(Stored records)
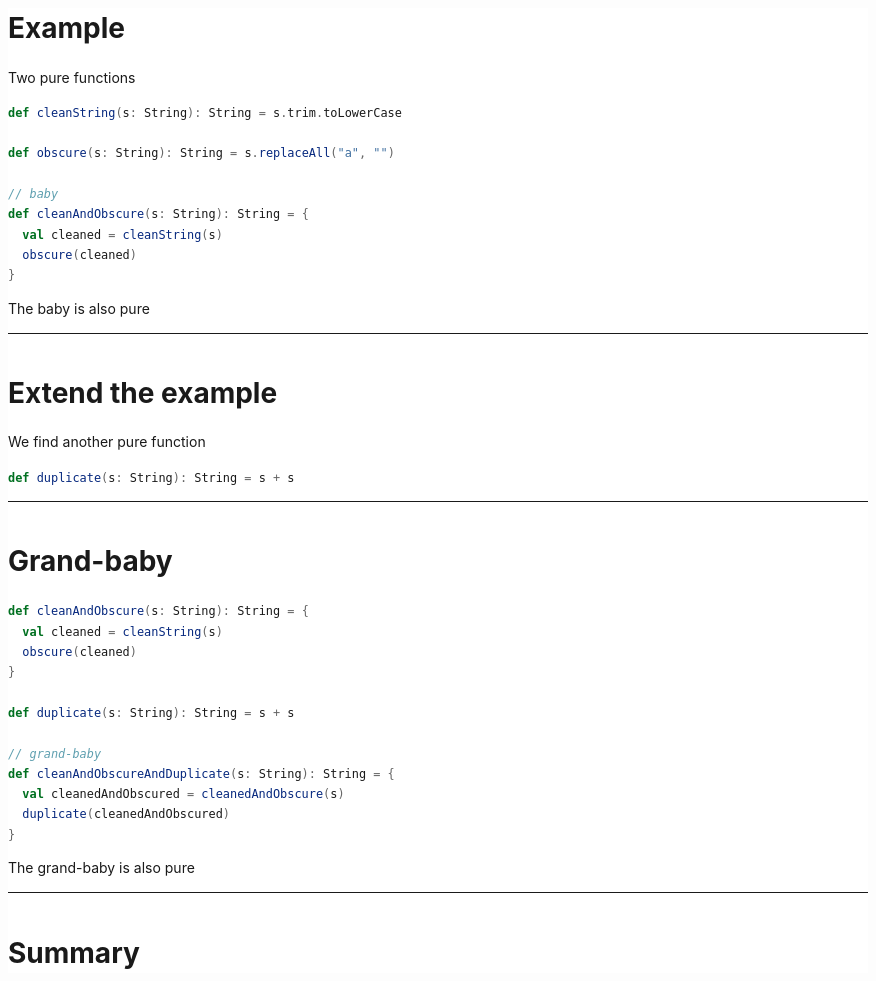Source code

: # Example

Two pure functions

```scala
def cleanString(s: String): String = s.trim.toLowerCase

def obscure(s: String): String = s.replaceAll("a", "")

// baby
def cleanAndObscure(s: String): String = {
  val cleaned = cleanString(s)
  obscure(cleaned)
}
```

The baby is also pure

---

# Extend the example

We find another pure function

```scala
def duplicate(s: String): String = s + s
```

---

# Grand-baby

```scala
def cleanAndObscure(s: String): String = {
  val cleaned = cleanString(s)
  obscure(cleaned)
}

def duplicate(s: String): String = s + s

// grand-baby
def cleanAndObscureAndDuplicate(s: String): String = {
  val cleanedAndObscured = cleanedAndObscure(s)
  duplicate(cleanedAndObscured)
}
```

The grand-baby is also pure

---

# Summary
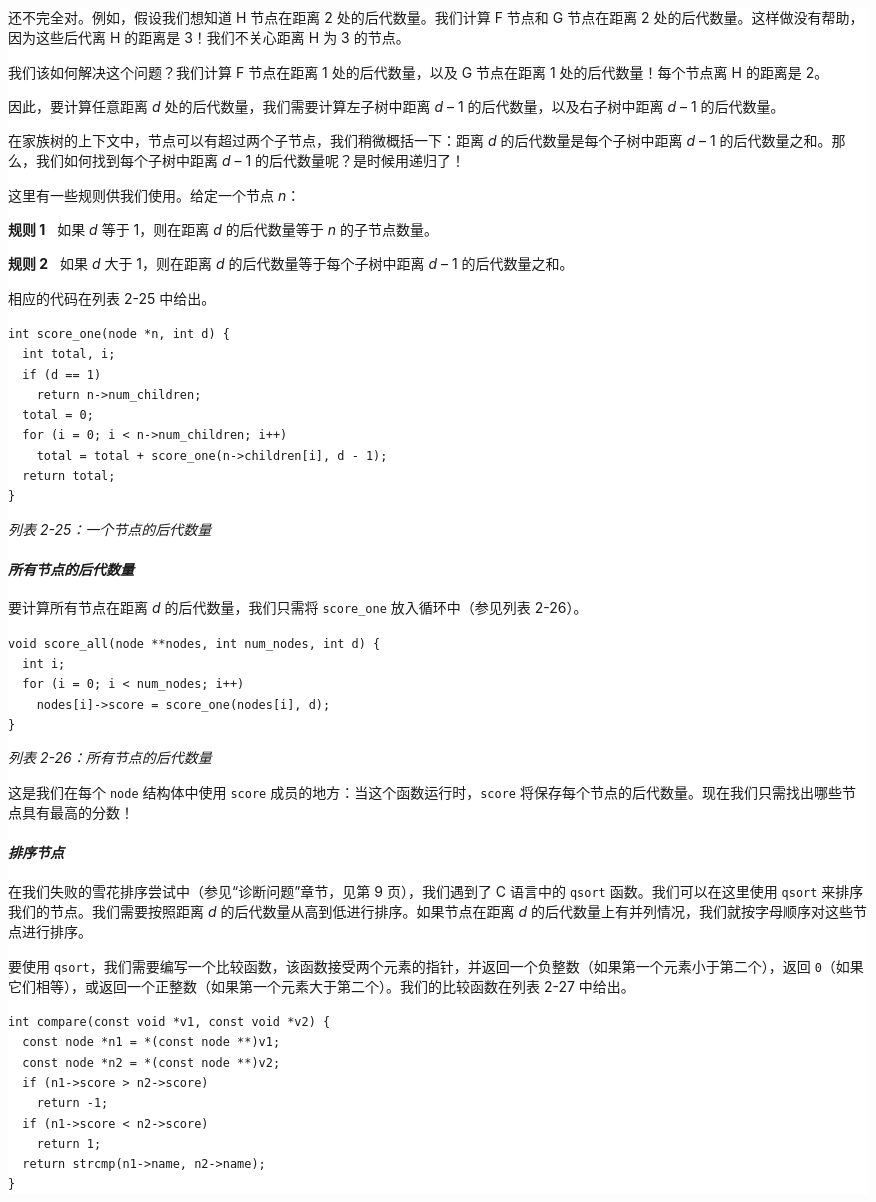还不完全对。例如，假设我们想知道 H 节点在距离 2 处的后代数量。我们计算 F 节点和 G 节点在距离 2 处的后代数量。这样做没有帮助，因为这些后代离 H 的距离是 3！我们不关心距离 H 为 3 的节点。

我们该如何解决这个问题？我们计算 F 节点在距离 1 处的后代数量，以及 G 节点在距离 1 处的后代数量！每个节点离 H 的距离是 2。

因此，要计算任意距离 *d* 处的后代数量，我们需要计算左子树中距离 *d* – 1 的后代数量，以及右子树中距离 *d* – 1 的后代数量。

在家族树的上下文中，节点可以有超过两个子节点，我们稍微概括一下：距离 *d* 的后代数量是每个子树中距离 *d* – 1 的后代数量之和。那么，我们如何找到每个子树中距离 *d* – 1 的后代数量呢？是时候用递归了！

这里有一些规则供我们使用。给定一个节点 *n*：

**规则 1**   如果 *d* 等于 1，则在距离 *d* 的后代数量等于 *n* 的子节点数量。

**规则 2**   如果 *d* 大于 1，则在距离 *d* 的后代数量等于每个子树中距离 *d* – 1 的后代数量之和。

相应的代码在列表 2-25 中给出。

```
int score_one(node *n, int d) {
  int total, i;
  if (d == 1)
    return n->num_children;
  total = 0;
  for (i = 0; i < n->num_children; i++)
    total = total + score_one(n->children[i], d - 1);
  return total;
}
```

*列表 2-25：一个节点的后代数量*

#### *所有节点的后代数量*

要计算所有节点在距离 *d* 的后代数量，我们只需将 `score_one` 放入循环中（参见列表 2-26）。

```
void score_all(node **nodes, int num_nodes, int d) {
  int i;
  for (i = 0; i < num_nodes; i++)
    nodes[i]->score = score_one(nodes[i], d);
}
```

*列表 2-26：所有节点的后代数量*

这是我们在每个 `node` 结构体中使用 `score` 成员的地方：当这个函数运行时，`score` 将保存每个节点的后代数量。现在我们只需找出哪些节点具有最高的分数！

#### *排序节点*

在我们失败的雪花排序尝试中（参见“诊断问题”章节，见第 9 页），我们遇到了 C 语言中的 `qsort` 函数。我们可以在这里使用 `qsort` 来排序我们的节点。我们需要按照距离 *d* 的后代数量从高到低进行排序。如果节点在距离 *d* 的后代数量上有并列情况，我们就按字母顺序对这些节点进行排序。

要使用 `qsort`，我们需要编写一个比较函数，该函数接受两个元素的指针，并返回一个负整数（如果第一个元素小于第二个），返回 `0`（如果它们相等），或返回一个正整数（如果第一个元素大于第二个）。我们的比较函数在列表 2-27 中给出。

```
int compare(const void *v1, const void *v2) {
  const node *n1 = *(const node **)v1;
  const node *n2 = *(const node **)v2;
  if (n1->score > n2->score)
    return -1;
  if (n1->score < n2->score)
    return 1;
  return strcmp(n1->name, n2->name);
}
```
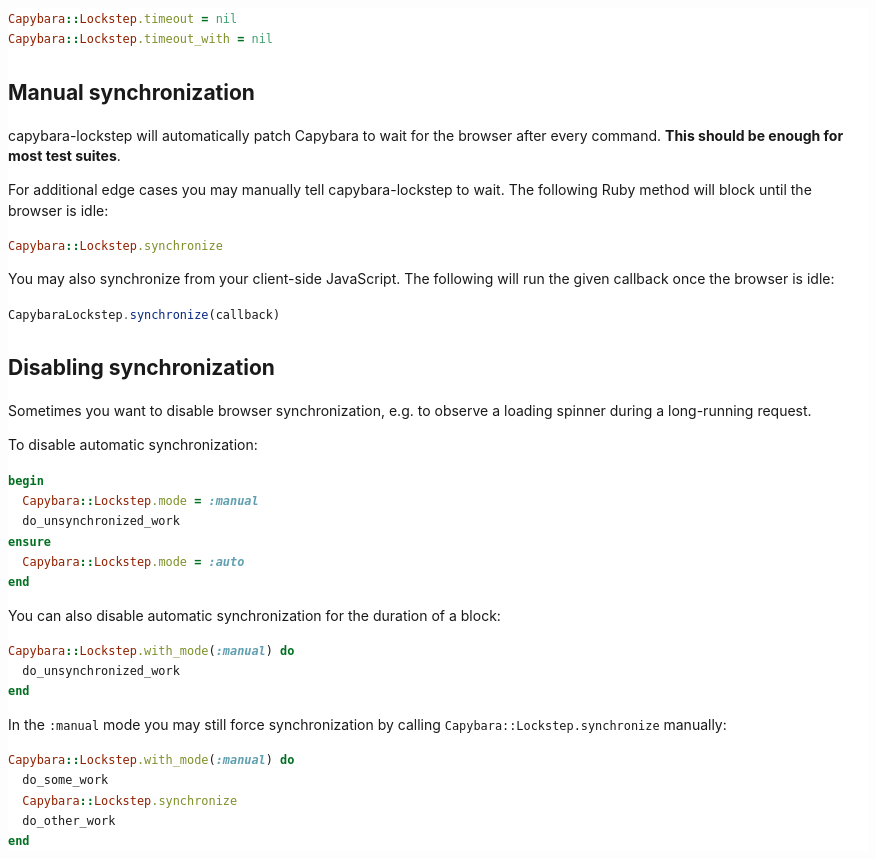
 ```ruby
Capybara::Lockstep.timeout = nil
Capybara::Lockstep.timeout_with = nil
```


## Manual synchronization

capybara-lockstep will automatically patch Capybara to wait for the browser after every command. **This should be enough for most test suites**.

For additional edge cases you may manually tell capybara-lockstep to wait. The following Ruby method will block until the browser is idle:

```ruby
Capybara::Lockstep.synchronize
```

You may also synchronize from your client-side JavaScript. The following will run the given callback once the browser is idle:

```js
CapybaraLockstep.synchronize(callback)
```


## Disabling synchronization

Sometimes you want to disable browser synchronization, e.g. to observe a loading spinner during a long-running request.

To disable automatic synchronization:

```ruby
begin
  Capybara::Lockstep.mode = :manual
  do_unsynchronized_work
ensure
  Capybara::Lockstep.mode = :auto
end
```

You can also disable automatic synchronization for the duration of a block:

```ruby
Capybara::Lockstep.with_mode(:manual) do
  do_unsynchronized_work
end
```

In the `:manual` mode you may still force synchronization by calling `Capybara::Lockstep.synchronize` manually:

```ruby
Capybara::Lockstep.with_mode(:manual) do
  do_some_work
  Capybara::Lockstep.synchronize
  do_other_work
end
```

EXERCISE → Each record above needs to be copied exactly, with images left out.

SOLVED EXERCISE →
Source code

: # Example

Two pure functions

```scala
def cleanString(s: String): String = s.trim.toLowerCase

def obscure(s: String): String = s.replaceAll("a", "")

// baby
def cleanAndObscure(s: String): String = {
  val cleaned = cleanString(s)
  obscure(cleaned)
}
```

The baby is also pure

---

# Extend the example

We find another pure function

```scala
def duplicate(s: String): String = s + s
```

---

# Grand-baby

```scala
def cleanAndObscure(s: String): String = {
  val cleaned = cleanString(s)
  obscure(cleaned)
}

def duplicate(s: String): String = s + s

// grand-baby
def cleanAndObscureAndDuplicate(s: String): String = {
  val cleanedAndObscured = cleanedAndObscure(s)
  duplicate(cleanedAndObscured)
}
```

The grand-baby is also pure

---

# Summary
还不完全对。例如，假设我们想知道 H 节点在距离 2 处的后代数量。我们计算 F 节点和 G 节点在距离 2 处的后代数量。这样做没有帮助，因为这些后代离 H 的距离是 3！我们不关心距离 H 为 3 的节点。

我们该如何解决这个问题？我们计算 F 节点在距离 1 处的后代数量，以及 G 节点在距离 1 处的后代数量！每个节点离 H 的距离是 2。

因此，要计算任意距离 *d* 处的后代数量，我们需要计算左子树中距离 *d* – 1 的后代数量，以及右子树中距离 *d* – 1 的后代数量。

在家族树的上下文中，节点可以有超过两个子节点，我们稍微概括一下：距离 *d* 的后代数量是每个子树中距离 *d* – 1 的后代数量之和。那么，我们如何找到每个子树中距离 *d* – 1 的后代数量呢？是时候用递归了！

这里有一些规则供我们使用。给定一个节点 *n*：

**规则 1**   如果 *d* 等于 1，则在距离 *d* 的后代数量等于 *n* 的子节点数量。

**规则 2**   如果 *d* 大于 1，则在距离 *d* 的后代数量等于每个子树中距离 *d* – 1 的后代数量之和。

相应的代码在列表 2-25 中给出。

```
int score_one(node *n, int d) {
  int total, i;
  if (d == 1)
    return n->num_children;
  total = 0;
  for (i = 0; i < n->num_children; i++)
    total = total + score_one(n->children[i], d - 1);
  return total;
}
```

*列表 2-25：一个节点的后代数量*

#### *所有节点的后代数量*

要计算所有节点在距离 *d* 的后代数量，我们只需将 `score_one` 放入循环中（参见列表 2-26）。

```
void score_all(node **nodes, int num_nodes, int d) {
  int i;
  for (i = 0; i < num_nodes; i++)
    nodes[i]->score = score_one(nodes[i], d);
}
```

*列表 2-26：所有节点的后代数量*

这是我们在每个 `node` 结构体中使用 `score` 成员的地方：当这个函数运行时，`score` 将保存每个节点的后代数量。现在我们只需找出哪些节点具有最高的分数！

#### *排序节点*

在我们失败的雪花排序尝试中（参见“诊断问题”章节，见第 9 页），我们遇到了 C 语言中的 `qsort` 函数。我们可以在这里使用 `qsort` 来排序我们的节点。我们需要按照距离 *d* 的后代数量从高到低进行排序。如果节点在距离 *d* 的后代数量上有并列情况，我们就按字母顺序对这些节点进行排序。

要使用 `qsort`，我们需要编写一个比较函数，该函数接受两个元素的指针，并返回一个负整数（如果第一个元素小于第二个），返回 `0`（如果它们相等），或返回一个正整数（如果第一个元素大于第二个）。我们的比较函数在列表 2-27 中给出。

```
int compare(const void *v1, const void *v2) {
  const node *n1 = *(const node **)v1;
  const node *n2 = *(const node **)v2;
  if (n1->score > n2->score)
    return -1;
  if (n1->score < n2->score)
    return 1;
  return strcmp(n1->name, n2->name);
}
```
 ```ruby
Capybara::Lockstep.timeout = nil
Capybara::Lockstep.timeout_with = nil
```


## Manual synchronization

capybara-lockstep will automatically patch Capybara to wait for the browser after every command. **This should be enough for most test suites**.

For additional edge cases you may manually tell capybara-lockstep to wait. The following Ruby method will block until the browser is idle:

```ruby
Capybara::Lockstep.synchronize
```

You may also synchronize from your client-side JavaScript. The following will run the given callback once the browser is idle:

```js
CapybaraLockstep.synchronize(callback)
```


## Disabling synchronization

Sometimes you want to disable browser synchronization, e.g. to observe a loading spinner during a long-running request.

To disable automatic synchronization:

```ruby
begin
  Capybara::Lockstep.mode = :manual
  do_unsynchronized_work
ensure
  Capybara::Lockstep.mode = :auto
end
```

You can also disable automatic synchronization for the duration of a block:

```ruby
Capybara::Lockstep.with_mode(:manual) do
  do_unsynchronized_work
end
```

In the `:manual` mode you may still force synchronization by calling `Capybara::Lockstep.synchronize` manually:

```ruby
Capybara::Lockstep.with_mode(:manual) do
  do_some_work
  Capybara::Lockstep.synchronize
  do_other_work
end
```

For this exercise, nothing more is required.